When the former chief economist for the World Bank unveiled his ominous climate change report to the U.K. government, he managed to mute all skeptics for a moment and speak louder than any leading scientist in the past 10 years. Such is the power of money and the economic threat he levied. Stern equated the cost of inaction to a sum greater than both World Wars and the Great Depression combined.

The take-home lesson, as he stated, is that “We have the time and knowledge to act but only if we act internationally, strongly and urgently.”

This message couldn’t come at a better, or more prophetic, time. As Stern made his announcement, the Canadian government, a signed upholder of the Kyoto Protocol and its timetable to reduce international greenhouse gases, was in the midst of hearing conservative Prime Minister Stephen Harper’s “Made-In-Canada” alternative.

New Democratic Party leader Jack Layton has called the legislation “a Xerox copy of a made-in-Washington solution,” while Canadian scientist and environmentalist David Suzuki likened it to “George W. Bush-style rhetoric” that uses language “designed to confuse.”

Much like President Bush’s ineptly named “Clear Skies Initiative,” Canada’s proposed and officially titled “Clean Air Act” is filled with industry incentives, lax timetables, and no mention of the Kyoto commitments.

Since taking office last spring after the defeat of the liberal and scandal-ridden Paul Martin government, Harper has done little to make good on the treaty Canada ratified in 2002. His Conservative government tabled Martin’s federal budget plans for honoring the Kyoto commitment and cut 40 percent of this year’s budget for climate change programs.

Harper’s main agenda has been developing the oil sands in Northern Alberta, which are second only to Saudi Arabia in reserves.

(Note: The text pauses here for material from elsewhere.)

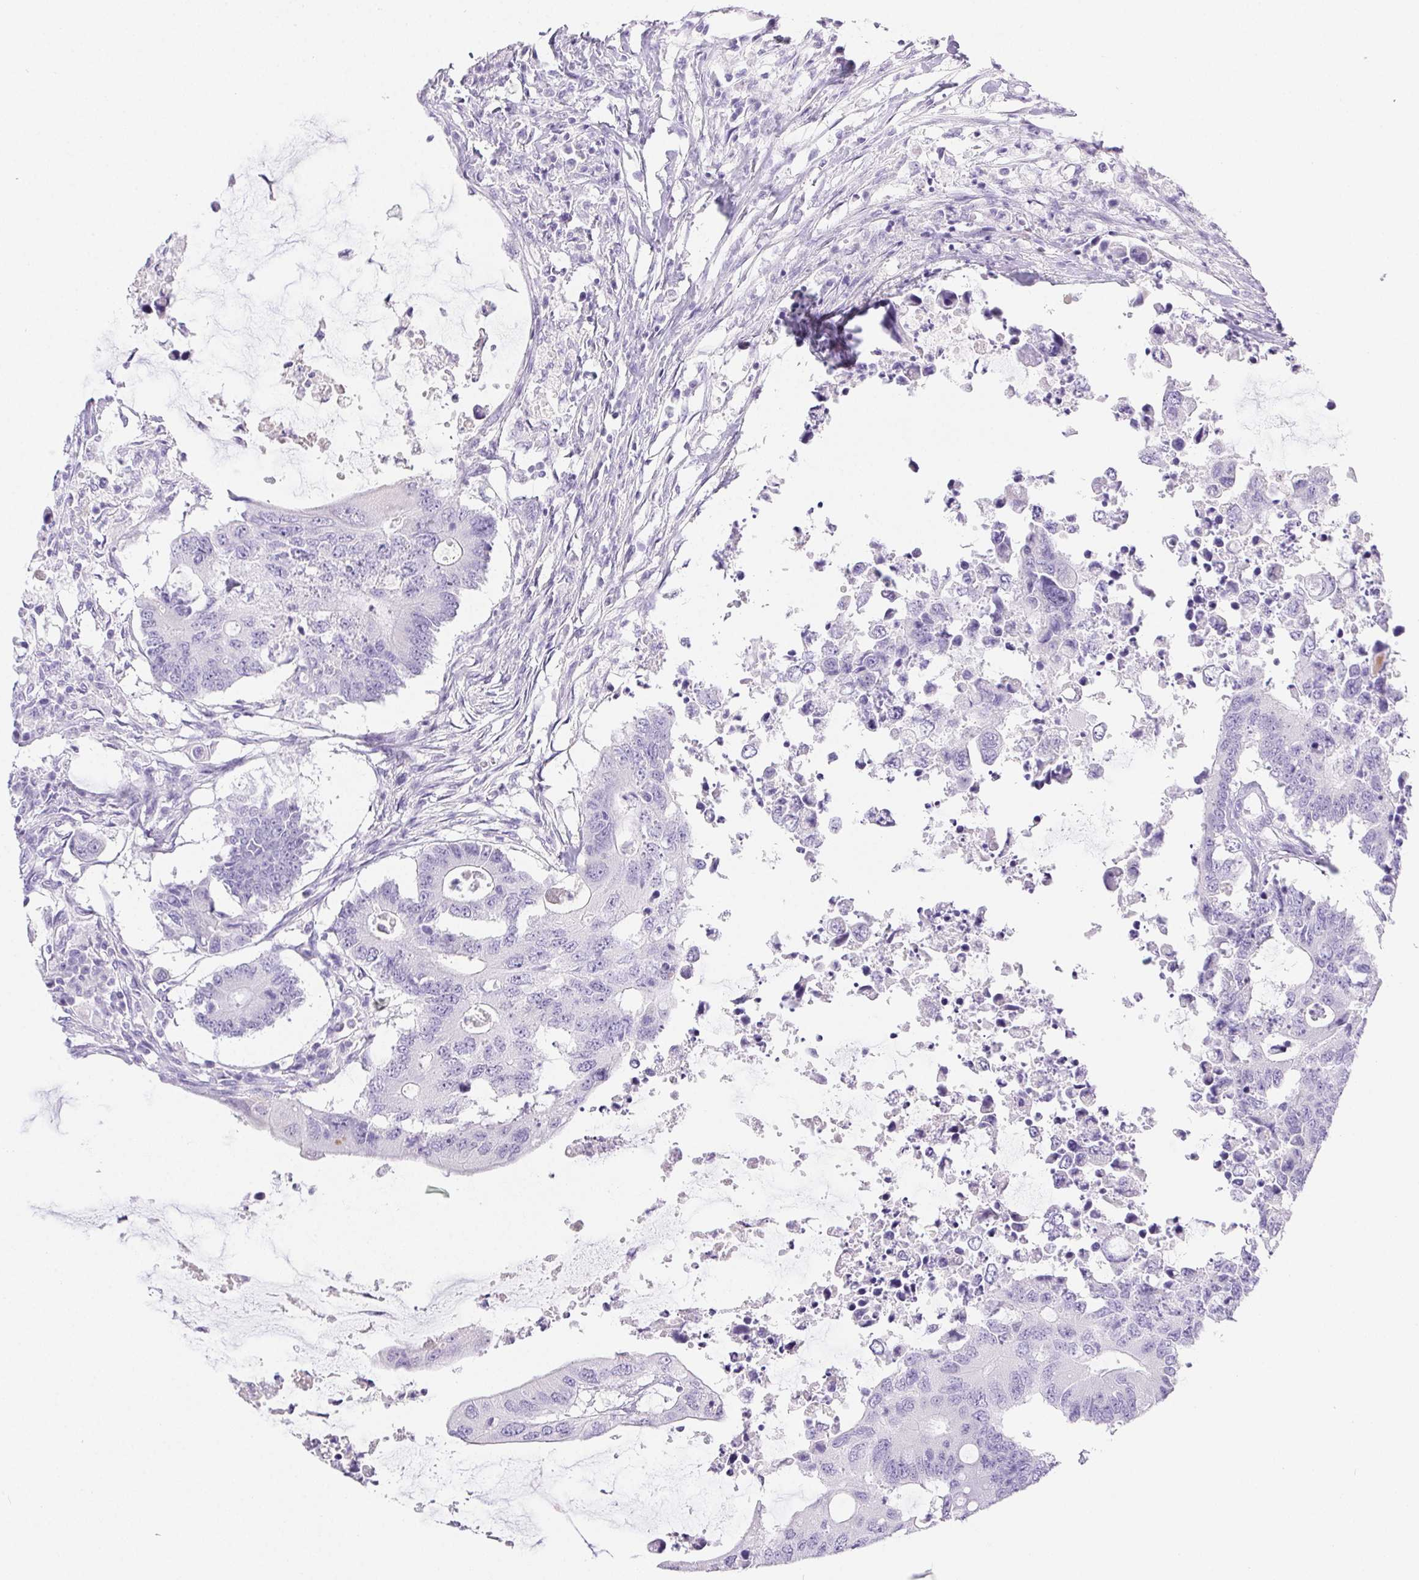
{"staining": {"intensity": "negative", "quantity": "none", "location": "none"}, "tissue": "colorectal cancer", "cell_type": "Tumor cells", "image_type": "cancer", "snomed": [{"axis": "morphology", "description": "Adenocarcinoma, NOS"}, {"axis": "topography", "description": "Colon"}], "caption": "Immunohistochemical staining of adenocarcinoma (colorectal) demonstrates no significant expression in tumor cells.", "gene": "PNLIP", "patient": {"sex": "male", "age": 71}}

Until the recent spike in oil prices, the process of withdrawing the Canadian oil had always been considered prohibitively expensive. Now, the prime minister, an Albertan himself, is touting Canada as an “energy superpower.”

The result of this shift in interest was reflected in a September announcement by Environment Minister Rona Ambrose, who officially declared that Canada would not meet its Kyoto targets. Whereas it should be nearing 6 percent below 1990 levels, greenhouse gas emissions are currently more than 30 percent above Kyoto. Ambrose blamed the previous Liberal government for wasting money and setting an “unachievable” goal.

Canada’s story of public deception and the courtship of Big Oil may seem like a tragic downfall, but it’s no more shameful than the complete failure of the world’s most potent emitter of greenhouse gases, the United States, to take any action at all. As one of just two major industrialized countries to fail to join the Kyoto Protocol, America left the vital task of saving our planet’s future to a handful of nations willing to take up the cause.

The U.S. National Air and Space Agency’s leading climatologist, Dr. James Hansen, has given the world just 10 years to take decisive action against climate change and minimize the damage already under way. But the key, as Nicholas Stern said, is an international effort. And the Kyoto experience proves that it must also be a concerted and unanimous effort.

When countries are left to pick and choose their own methods of implementation, or whether to participate at all, business will always get more than their its fair say. It’s time governments make an investment in our future, instead of in an industry that’s already destroying it.